CHAPITRE III : LE LANGAGE DE LA VOLONTE

III.2. L’inscription corporelle de la communication

III.2.3. L’action comme point de départ et d’arrivée de la communication

Tout comportement est communication une fois qu’il est perçu. Ontogénétiquement et phylogénétiquement, la communication est corporelle avant d’être verbale. Quand nous communiquons verbalement, par la parole ou par l’écrit, nous restons toujours des corps qui émettent et perçoivent les messages, des messages qui ne seraient pas des messages sans nous. La communication interpersonnelle s’inscrit dans l’action : dès la naissance, elle est assurée par une synchronisation inconsciente du mouvement corporel des interactants, et elle sert tout au long de la vie à coordonner des actions plus concrètes, dans lesquelles replonge l’interaction. D’une part, la communication part de l’action du corps : elle est d’abord non-verbale et elle reste inscrite dans le corps sous forme de parole jusqu’aux derniers mots prononcés. D’autre part, la communication retourne vers l’action des corps vivants, qu’elle coordonne aussi longtemps que ces corps respirent.

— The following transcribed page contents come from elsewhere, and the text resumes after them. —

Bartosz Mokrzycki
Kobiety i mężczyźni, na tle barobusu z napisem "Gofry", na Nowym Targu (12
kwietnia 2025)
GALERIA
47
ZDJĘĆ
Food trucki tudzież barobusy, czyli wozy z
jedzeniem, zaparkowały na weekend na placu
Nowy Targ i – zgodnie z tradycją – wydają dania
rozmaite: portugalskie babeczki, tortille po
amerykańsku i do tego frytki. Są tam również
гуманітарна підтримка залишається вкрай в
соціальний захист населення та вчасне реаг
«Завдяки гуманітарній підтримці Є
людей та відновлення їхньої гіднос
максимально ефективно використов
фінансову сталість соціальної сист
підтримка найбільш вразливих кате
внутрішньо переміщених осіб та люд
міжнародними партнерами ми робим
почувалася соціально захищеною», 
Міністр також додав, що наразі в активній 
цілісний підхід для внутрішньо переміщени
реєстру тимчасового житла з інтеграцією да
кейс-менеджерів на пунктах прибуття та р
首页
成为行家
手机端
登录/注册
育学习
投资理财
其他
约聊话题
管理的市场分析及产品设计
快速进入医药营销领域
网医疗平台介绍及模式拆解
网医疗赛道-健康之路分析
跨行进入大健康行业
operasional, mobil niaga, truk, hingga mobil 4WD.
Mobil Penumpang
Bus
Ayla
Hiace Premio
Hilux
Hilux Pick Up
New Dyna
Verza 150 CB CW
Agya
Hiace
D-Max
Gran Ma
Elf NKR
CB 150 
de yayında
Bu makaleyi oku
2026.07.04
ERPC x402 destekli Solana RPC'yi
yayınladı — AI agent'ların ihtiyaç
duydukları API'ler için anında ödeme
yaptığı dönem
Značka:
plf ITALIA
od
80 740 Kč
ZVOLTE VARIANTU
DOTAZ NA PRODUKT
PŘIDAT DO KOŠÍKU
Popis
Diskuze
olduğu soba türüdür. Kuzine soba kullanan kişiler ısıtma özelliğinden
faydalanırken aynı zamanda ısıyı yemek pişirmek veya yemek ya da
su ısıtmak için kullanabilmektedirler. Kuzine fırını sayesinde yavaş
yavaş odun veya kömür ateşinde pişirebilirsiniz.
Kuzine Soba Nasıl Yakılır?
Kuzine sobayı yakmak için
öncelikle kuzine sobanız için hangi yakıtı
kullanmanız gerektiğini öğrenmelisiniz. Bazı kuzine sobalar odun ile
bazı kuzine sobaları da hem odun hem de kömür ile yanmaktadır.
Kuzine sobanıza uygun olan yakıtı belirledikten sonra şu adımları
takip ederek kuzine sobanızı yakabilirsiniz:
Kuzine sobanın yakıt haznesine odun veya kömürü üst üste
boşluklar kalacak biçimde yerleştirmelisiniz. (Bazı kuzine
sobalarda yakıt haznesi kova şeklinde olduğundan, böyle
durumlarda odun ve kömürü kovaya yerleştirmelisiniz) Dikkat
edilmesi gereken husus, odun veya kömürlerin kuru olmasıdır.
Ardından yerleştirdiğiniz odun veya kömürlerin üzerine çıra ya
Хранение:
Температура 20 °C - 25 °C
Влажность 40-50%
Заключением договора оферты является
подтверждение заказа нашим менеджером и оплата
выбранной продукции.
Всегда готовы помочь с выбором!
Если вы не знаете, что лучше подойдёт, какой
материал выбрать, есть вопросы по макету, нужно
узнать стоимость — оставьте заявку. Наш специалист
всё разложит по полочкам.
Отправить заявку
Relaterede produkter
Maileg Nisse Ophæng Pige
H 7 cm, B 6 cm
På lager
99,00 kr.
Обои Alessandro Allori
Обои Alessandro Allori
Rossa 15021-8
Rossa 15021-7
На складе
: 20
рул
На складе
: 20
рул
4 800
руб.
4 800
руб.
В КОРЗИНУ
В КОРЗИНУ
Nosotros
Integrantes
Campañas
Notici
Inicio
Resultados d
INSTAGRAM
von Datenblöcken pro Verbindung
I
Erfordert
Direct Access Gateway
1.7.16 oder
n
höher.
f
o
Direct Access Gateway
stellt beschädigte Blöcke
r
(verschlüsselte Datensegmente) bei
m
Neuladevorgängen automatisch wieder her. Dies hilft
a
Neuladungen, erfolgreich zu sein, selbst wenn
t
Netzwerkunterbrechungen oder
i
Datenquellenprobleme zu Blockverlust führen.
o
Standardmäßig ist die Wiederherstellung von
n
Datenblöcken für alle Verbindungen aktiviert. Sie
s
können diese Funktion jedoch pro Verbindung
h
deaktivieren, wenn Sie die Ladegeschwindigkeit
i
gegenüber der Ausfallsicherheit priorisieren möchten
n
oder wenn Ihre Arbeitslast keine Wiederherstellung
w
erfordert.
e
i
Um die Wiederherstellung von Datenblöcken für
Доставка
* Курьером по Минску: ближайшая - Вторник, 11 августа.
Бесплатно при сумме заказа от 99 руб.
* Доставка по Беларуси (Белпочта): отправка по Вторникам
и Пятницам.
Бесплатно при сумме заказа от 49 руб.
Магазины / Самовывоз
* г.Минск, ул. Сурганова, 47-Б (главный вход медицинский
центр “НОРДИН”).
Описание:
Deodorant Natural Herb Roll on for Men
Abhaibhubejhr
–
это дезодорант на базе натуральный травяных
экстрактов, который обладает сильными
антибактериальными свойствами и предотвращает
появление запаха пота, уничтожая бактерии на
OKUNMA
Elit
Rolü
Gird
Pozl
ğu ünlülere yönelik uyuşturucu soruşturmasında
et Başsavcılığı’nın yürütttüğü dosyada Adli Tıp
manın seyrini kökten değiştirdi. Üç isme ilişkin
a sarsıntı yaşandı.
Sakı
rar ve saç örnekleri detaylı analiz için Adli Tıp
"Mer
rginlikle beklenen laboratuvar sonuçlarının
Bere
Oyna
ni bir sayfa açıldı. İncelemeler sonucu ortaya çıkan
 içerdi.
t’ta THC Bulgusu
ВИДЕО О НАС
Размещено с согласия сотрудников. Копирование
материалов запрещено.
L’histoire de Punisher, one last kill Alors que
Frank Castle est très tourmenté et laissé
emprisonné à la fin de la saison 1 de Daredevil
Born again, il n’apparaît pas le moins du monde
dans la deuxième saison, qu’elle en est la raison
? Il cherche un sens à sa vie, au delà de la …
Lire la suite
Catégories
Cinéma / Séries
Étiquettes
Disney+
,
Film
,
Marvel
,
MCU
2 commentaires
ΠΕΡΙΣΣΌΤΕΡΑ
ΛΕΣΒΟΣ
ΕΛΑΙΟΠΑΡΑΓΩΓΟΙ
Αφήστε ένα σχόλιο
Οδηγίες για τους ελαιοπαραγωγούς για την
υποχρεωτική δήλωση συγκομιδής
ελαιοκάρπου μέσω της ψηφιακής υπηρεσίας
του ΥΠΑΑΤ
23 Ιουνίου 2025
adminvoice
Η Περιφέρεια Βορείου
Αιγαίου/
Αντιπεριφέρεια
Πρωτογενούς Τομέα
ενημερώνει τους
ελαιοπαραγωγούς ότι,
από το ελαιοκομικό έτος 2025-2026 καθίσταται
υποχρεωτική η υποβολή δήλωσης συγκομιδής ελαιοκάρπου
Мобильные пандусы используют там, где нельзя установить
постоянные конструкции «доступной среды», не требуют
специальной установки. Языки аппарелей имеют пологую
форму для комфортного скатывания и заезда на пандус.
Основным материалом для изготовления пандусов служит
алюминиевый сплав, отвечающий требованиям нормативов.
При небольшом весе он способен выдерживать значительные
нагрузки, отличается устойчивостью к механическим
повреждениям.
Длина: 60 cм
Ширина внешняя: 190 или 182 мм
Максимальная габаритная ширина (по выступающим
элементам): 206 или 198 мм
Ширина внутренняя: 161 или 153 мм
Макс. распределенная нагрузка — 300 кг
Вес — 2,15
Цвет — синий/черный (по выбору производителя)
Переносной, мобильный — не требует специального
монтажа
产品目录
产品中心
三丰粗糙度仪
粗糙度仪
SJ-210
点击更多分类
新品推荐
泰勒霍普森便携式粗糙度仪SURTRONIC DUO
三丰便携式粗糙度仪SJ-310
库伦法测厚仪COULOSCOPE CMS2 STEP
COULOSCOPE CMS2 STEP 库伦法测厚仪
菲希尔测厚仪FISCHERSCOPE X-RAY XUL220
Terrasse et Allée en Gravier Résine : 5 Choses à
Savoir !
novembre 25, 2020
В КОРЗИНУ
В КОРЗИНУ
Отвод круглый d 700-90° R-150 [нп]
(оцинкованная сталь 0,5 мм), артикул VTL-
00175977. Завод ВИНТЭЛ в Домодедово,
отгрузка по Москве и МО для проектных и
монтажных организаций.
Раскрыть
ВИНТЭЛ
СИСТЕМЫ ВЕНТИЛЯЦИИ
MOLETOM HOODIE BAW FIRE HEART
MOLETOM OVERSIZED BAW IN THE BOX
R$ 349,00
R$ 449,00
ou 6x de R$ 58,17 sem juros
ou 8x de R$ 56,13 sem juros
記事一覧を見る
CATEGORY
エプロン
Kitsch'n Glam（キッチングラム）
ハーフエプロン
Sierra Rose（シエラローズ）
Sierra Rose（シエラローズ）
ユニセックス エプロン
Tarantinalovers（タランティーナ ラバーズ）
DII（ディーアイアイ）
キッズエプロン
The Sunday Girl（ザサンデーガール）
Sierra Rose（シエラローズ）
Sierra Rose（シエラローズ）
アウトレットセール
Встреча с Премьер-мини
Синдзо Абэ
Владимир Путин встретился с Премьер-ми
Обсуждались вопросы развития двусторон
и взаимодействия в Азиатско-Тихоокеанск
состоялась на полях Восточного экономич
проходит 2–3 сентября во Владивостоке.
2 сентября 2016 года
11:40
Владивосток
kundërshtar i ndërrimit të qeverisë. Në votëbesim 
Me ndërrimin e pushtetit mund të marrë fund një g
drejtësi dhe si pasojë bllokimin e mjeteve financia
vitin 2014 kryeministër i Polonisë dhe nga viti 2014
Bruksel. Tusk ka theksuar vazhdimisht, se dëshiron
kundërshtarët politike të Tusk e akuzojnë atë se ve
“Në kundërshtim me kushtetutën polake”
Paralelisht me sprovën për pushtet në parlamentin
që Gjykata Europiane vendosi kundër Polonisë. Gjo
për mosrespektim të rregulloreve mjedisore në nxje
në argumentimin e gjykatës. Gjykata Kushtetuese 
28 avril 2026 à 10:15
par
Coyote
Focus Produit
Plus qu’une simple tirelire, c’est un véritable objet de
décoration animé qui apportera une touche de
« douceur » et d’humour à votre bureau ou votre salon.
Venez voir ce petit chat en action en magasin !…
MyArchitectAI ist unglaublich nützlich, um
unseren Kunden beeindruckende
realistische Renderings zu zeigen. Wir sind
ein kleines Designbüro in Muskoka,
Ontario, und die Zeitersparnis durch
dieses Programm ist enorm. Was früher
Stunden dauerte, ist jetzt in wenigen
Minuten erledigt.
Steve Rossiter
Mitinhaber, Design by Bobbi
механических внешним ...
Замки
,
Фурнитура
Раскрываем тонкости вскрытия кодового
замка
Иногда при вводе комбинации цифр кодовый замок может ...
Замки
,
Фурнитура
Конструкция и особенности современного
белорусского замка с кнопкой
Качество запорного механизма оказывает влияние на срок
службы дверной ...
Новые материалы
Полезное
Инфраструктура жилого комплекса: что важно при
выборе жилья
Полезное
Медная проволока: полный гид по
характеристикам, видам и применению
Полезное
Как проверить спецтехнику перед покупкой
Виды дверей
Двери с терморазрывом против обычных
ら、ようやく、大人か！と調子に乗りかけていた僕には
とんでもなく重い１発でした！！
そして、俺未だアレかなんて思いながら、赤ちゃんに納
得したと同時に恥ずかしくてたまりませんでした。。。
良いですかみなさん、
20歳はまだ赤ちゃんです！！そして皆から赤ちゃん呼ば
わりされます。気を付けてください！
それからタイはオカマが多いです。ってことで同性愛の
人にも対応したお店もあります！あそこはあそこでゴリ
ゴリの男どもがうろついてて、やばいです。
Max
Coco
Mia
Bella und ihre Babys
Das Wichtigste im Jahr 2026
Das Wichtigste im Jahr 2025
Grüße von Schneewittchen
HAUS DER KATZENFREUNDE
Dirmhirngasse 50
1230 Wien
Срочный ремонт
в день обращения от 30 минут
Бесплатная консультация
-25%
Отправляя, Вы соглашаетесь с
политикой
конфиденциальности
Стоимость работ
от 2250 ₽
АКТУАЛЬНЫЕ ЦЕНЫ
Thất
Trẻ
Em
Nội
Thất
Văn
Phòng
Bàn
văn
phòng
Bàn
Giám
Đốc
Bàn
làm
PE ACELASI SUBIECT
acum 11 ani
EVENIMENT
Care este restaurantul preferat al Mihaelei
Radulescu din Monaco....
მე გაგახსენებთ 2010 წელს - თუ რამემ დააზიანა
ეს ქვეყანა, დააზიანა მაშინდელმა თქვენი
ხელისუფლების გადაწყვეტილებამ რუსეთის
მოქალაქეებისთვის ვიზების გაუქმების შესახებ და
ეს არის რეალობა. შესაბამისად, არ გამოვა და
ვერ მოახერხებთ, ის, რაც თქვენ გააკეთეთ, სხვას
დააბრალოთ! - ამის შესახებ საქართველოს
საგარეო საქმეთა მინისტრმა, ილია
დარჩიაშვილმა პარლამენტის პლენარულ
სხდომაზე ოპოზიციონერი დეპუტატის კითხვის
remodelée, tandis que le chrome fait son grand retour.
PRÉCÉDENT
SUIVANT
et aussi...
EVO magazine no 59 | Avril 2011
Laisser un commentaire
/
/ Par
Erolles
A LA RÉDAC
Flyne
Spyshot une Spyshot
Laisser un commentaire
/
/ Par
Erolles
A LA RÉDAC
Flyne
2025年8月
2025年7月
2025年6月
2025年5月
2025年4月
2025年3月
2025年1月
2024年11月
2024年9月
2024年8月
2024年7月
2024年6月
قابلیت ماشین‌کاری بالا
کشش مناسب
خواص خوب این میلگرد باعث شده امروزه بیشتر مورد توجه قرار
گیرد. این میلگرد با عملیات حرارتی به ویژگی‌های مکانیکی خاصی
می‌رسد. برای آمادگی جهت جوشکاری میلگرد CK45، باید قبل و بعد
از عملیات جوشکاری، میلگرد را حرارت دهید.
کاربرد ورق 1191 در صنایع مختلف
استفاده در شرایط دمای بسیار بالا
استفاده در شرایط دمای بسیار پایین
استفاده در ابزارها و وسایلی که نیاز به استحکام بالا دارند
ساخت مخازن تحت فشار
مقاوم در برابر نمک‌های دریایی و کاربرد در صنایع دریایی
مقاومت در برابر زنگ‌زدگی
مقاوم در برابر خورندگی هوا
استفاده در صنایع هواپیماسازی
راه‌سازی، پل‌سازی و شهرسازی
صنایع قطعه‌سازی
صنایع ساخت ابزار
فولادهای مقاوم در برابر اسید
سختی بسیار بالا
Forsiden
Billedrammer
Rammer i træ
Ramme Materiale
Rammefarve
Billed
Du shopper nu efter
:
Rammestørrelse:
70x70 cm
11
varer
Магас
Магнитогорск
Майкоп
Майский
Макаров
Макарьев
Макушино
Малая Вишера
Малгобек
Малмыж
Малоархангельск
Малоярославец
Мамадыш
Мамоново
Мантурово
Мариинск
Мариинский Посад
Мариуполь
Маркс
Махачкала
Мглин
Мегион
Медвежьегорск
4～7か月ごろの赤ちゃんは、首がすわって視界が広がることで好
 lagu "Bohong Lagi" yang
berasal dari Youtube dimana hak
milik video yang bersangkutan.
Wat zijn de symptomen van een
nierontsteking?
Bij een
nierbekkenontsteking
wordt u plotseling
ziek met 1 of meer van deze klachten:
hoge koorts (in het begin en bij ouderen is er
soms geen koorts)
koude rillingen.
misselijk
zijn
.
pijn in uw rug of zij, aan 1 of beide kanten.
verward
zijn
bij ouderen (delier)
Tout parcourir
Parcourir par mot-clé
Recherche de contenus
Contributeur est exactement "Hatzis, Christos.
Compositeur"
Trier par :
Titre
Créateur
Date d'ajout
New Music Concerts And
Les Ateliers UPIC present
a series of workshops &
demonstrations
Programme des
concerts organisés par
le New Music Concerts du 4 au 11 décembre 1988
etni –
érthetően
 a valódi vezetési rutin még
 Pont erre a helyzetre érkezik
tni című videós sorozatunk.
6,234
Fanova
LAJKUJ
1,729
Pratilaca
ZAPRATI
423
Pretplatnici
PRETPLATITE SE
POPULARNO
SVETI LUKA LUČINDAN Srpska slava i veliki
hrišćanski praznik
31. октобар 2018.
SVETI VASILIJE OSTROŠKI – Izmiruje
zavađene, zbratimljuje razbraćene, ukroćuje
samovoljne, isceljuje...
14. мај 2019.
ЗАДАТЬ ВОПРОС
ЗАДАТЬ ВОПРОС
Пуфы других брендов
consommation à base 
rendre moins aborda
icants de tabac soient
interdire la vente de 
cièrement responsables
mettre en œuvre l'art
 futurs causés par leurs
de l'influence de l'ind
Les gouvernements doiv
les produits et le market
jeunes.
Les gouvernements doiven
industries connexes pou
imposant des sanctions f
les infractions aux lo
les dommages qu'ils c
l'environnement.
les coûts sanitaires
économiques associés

De même que la volonté de vivre est déjà là avant que nous voulons consciencemment, de même la volonté de communiquer est déjà là avant que nous communiquons verbalement. L’être vivant veut naturellement communiquer. Déjà avant d’en avoir conscience, il émet et interprète autovolontairement des signes à travers l’action. Il suffit d’ailleurs de naître pour entrer dans la communication. Communiquer est à la fois un phénomène auquel nous sommes livrés dès que nous venons au monde et un mode d’action que nous exploitons en le faisant intentionnellement, finalement une activité sociale particulièrement développée dans notre espèce de laquelle nous jouissons. Une partie essentielle des comportements de communication est innée. Comme le dit Plutchik : si les jeunes enfants devaient apprendre comment attirer l’attention et le support de leurs parents et si ces derniers devaient apprendre comment le leur procurer, alors les chances de survie de l’espèce seraient minimes. Ces formes essentielles de communication doivent fonctionner dès la première fois.345

Comme le fait passer en revue Camaioni346, dès la naissance, les nourrissons sont réceptifs aux signes sociaux : ils regardent les visages des autres et imitent leurs expressions faciales. Ils ont une nette préférence pour le visage, la voix et l’odeur de leur mère. Ils sont déjà socialement actifs : ils émettent des signaux dès qu’ils viennent au monde. Leurs sourires, leurs cris et leurs expressions faciales affectent les autres et sont interprétés par les soignants comme des signes appropriés de plaisir et de joie et de peine et de inconfort – en termes de vouloir bien et de ne pas vouloir. Des études microanalytiques (dont celles de Stern, de Trevarthen) d’interactions en face-à-face entre les nourrissons et leurs mères ont montré qu’il y a un rythme, une synchronisation (harmonisation, co-régulation) et une coordination (alternance de vocalisations et de regards) des comportements de l’enfant et de la mère qui garantissent des épisodes dyadiques d’engagement mutuel, de communication affective ou d’intersubjectivité primaire.347

A partir de 5-6 mois, les enfants commencent à alterner leur regard entre un objet d’intérêt et une personne. Le centre d’attention de l’interaction sociale s’élargit sur les objets autour qu’il inclut. Les enfants regardent la réaction émotionnelle de leur mère par rapport à un objet nouveau pour réguler leur propre réaction par rapport à cet objet.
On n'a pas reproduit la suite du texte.